§ **Assignment**: Using the abstract on ruthenium-containing cyanometallate film electrodes below, decide whether each statement agrees with it. Answer yes or no for each, and quote the abstract's deciding words. 1. The films were deposited electrochemically in dilute mineral acid solutions. 2. Electrochemically, the RuO-FeCN film behaves differently from the RuO-RuCN film electrode. 3. XPS characterization revealed three oxidation states of ruthenium.

§ **Document passage**:
Voltammetric and XPS investigations of polynuclear ruthenium-containing cyanometallate film electrodes

Glassy carbon electrodes coated with thin films of mixed valence ruthenium-oxo-species stabilized by cyanoruthenate or cyanoferrate crosslinks were investigated by cyclic voltammetry and X-ray photoelectron spectroscopy (XPS). Electrochemical deposition was accomplished in dilute mineral acid solutions (e.g. 10 mM H2SO4) containing millimolar concentrations of RuCl3 + K4Fe(CN)(6), or RuCl3 + K4Ru(CN)(6), or OsCl3 + K4Ru(CN)(6). Film deposition is attributed to growth of compact and conducting lattices with significant oxo- (M-O-M) and cyano-bridging (M'-CN-M), in which M represents Ru, or Os, while M' refers to Ru or Fe. Particular attention was devoted to the polynuclear ruthenium oxide microstructure (-Ru-O-Ru-) crosslinked with cyanoruthenate and cyanoferrate, designated as RuO-RuCN and RuO-FeCN respectively. From an electrochemical point of view, the mixed metal RuO-FeCN behaves in a manner analogous to the RuO-RuCN film electrode, and indeed these modified electrodes are capable of catalyzing the oxidation of several substrates in acidic solutions. Depending on the applied potential, two distinct and selective reactive sites are recognizable in the electro-oxidation processes of As(III) and 2-furaldehyde at both RuO-FeCN and RuO-RuCN film electrodes. XPS characterization of these ruthenium-containing cyanometallate films shows clear evidence of the existence of two oxidation states of ruthenium (Ru 3d region), which are respectively attributed to oxo-ruthenium(IV) and dioxo-ruthenium(VI) or Ru(V) in the oxide framework of the inorganic lattice.

[Stored data entries]
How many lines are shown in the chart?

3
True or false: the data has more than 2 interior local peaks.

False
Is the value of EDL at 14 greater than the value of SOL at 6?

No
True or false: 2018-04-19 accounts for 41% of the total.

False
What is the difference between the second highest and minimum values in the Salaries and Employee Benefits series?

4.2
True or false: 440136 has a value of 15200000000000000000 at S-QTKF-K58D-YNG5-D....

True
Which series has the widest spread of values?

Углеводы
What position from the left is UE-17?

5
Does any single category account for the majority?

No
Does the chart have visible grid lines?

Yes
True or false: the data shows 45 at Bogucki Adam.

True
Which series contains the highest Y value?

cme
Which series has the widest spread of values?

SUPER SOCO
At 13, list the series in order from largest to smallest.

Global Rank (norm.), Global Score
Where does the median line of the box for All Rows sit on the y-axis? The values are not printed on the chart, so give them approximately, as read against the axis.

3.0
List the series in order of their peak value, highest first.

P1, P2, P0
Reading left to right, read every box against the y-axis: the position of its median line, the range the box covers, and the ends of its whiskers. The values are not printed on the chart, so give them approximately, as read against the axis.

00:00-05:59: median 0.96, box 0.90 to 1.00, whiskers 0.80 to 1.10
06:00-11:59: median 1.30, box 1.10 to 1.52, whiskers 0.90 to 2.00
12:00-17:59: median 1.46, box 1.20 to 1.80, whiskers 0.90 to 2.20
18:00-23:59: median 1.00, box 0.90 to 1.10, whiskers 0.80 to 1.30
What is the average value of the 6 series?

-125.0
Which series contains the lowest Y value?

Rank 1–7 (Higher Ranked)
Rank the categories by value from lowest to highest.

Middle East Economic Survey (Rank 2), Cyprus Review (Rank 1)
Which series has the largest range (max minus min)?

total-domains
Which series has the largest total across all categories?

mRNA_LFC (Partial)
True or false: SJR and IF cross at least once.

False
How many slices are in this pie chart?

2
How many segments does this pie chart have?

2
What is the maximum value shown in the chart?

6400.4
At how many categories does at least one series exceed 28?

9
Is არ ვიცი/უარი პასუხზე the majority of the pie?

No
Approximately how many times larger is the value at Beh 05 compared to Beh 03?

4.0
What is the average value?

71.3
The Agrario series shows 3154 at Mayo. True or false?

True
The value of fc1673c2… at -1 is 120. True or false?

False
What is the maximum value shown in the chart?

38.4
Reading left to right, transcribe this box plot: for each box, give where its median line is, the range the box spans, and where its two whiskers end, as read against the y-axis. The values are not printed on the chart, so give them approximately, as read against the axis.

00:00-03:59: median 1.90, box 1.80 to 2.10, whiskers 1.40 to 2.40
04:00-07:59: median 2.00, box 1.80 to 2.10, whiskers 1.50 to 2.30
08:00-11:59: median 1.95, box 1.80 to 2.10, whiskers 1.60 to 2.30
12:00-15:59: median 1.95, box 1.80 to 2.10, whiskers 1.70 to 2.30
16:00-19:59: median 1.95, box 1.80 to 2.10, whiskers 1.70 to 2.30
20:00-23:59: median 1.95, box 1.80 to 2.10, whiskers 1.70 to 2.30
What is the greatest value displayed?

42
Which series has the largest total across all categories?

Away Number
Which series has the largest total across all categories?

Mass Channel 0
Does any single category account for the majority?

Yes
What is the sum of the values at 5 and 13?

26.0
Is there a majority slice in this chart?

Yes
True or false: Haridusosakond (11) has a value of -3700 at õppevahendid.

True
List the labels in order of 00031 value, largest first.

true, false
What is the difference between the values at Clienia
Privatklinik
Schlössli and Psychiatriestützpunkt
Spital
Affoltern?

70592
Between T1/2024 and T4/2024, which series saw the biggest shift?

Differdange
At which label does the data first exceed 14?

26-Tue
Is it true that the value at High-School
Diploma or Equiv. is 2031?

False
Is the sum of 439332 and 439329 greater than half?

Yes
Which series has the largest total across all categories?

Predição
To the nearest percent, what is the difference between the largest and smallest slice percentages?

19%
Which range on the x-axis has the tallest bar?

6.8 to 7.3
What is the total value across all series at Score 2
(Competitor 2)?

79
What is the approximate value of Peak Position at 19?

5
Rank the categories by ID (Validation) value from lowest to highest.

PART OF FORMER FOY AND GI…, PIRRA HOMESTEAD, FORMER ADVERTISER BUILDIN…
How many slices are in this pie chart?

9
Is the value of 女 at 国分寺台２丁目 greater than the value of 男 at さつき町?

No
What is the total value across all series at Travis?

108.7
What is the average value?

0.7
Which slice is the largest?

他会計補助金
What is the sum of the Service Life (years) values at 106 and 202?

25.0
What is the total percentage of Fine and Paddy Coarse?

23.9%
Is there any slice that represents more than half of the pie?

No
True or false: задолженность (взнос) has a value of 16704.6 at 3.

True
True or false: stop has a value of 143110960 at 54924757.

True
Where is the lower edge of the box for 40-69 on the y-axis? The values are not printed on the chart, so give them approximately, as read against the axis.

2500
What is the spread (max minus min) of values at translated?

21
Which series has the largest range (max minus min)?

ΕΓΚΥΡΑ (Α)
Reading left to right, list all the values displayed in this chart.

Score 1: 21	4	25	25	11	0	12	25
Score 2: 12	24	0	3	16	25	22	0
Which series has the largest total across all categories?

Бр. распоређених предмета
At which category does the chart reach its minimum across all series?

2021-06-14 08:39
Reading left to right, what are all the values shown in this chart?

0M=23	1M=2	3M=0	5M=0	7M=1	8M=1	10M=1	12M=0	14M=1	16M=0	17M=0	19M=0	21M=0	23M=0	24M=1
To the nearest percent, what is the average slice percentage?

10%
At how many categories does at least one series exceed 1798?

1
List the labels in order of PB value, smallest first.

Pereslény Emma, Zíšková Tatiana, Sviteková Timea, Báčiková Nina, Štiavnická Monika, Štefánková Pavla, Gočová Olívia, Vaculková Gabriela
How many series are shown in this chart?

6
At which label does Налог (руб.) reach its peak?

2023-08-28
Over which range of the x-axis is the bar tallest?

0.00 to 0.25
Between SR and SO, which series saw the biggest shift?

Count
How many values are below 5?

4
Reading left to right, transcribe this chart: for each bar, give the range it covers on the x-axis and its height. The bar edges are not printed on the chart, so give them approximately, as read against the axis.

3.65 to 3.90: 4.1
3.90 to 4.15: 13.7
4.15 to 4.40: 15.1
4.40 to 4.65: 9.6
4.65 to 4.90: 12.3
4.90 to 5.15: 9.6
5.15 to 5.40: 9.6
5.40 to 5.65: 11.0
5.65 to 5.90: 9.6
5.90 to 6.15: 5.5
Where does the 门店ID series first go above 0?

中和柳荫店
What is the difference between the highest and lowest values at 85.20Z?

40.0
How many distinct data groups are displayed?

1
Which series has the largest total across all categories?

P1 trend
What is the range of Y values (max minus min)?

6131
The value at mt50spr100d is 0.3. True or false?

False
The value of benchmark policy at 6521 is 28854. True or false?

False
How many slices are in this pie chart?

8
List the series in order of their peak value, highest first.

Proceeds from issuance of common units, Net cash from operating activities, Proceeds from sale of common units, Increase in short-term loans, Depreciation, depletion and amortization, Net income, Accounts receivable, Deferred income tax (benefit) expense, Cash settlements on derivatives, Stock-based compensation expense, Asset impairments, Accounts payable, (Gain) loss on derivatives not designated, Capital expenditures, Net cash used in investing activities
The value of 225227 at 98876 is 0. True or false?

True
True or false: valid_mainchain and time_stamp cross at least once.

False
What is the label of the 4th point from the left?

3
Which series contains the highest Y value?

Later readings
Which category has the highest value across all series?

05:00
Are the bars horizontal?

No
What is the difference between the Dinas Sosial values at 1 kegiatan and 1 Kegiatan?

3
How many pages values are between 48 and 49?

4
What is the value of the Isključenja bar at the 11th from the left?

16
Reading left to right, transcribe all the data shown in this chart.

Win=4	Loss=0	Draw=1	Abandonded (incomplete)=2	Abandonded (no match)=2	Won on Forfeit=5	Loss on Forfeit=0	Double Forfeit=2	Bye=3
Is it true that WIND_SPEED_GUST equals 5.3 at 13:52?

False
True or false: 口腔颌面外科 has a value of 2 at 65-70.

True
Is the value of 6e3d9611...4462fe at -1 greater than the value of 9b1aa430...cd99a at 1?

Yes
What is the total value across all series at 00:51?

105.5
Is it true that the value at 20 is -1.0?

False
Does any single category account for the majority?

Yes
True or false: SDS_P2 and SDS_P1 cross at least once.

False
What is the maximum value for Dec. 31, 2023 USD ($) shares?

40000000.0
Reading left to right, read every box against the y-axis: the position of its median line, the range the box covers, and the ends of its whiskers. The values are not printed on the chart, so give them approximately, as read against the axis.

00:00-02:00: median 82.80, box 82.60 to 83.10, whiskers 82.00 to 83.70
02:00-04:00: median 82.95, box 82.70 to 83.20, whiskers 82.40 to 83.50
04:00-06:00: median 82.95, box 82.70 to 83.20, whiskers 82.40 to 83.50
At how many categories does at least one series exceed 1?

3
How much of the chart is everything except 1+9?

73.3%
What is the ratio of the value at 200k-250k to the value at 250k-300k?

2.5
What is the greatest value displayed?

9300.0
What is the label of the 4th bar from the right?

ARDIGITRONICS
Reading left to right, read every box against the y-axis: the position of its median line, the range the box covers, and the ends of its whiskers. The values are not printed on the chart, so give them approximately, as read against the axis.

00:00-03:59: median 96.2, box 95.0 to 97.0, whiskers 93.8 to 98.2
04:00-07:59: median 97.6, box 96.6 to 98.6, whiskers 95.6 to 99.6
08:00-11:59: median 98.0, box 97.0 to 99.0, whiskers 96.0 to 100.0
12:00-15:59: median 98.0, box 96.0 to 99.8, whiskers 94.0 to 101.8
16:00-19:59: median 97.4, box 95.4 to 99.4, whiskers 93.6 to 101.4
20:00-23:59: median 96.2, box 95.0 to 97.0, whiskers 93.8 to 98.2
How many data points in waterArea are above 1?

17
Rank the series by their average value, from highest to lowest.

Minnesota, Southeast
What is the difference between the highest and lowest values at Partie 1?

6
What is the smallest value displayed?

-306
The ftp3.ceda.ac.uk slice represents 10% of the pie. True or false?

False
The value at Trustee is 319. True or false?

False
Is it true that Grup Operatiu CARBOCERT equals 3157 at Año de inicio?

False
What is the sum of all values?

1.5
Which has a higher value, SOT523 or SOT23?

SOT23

§ **Result**:
1. Yes: "Electrochemical deposition was accomplished in dilute mineral acid solutions (e.g. 10 mM H2SO4)"
2. No: "the mixed metal RuO-FeCN behaves in a manner analogous to the RuO-RuCN film electrode"
3. No: "shows clear evidence of the existence of two oxidation states of ruthenium (Ru 3d region)"